I must have been a precocious child. When small my heroes were the great engineers, men like Watt, Trevethick and Hackworth being held in similar esteem to that reserved by my peers for Superman, Batman and Rocket Robin Hood. The collective company of Stephensons or kingdom of Brunells were the gods themselves having taken on mortal form. Gooch, Bulleid, Dean, Stanier and of course, Gresley were on the third tier in the pantheon. I could recite the names of their locomotives, detail their innovations and failings and give a passable explanation of the differences between low- and high-pressure steam. Being able to tell Pen-y-Darren apart from the Coalbrookdale locomotive would take a little longer.
It must have been 1969, because it was a school holiday, and school holidays meant a visit to The Museum of Applied Arts and Sciences on Harris Street, a brick edifice with the entry stair straddled by a large lunar landing module. I was a bit of a regular there over the years (to use a bit of the laconic understatement we Australians are famous for), but on this one occasion I must have been particularly well behaved for my reward was a book from the museum bookshop. No kiddie book for me, I selected Simmons’ Railways 1: To the end of the Nineteenth Century, published by HMSO on behalf of the Science Museum. Clutching my prize, we hurried home. That night, my long-suffering mother began to read it to me and there, on plate 6 was Rocket. “But that’s not Rocket!” I remember exclaiming. “Rocket has inclined cylinders and where’s the wooden lagging?”, I asked, or something like that. Mum patiently explained that the cylinders had been moved to improve efficiency and the lagging had probably been taken off so you could see the boiler properly in the museum. “But Rocket didn’t have a smokebox”, I protested, unconvinced.

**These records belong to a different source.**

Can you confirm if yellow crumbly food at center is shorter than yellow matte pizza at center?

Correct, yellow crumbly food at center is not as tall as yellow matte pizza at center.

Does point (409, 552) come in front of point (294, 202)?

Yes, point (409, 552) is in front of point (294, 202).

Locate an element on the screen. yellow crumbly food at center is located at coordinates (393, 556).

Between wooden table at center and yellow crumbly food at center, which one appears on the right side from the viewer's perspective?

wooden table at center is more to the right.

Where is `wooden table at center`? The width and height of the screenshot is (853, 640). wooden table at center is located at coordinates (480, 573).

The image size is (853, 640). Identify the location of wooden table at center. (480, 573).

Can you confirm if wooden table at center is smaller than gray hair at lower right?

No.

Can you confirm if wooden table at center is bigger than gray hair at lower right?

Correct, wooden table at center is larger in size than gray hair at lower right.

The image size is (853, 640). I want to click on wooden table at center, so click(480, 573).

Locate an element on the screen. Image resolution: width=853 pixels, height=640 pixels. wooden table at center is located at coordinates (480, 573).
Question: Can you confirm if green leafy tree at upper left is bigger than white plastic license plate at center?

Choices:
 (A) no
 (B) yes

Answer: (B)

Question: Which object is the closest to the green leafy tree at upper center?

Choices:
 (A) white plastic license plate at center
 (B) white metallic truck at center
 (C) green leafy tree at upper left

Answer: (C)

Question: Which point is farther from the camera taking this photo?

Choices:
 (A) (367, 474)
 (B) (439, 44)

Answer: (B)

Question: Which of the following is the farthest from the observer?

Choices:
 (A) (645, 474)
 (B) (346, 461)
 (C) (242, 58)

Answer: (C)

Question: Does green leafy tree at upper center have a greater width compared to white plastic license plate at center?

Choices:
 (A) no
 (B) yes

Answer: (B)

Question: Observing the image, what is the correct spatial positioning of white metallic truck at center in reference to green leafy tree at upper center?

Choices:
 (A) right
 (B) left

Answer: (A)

Many years have passed, I still have my book although the binding isn’t as tight as it once was, and there appear to be Vegemite stains on a couple of pages. To this day, I remain convinced that the Rocket that started work on the Liverpool to Manchester line in 1830 is different to Rocket of the 1829 Rainhill trials, and different again in major ways to the corpse preserved in the Science Museum in London.
Imagine my surprise, then, when perusing an old Scientific American on Project Gutenberg the other day, to find SA in October 1884 claims from The Engineer that the three are different locomotives. I’ve reproduced the substantive parts of that article below.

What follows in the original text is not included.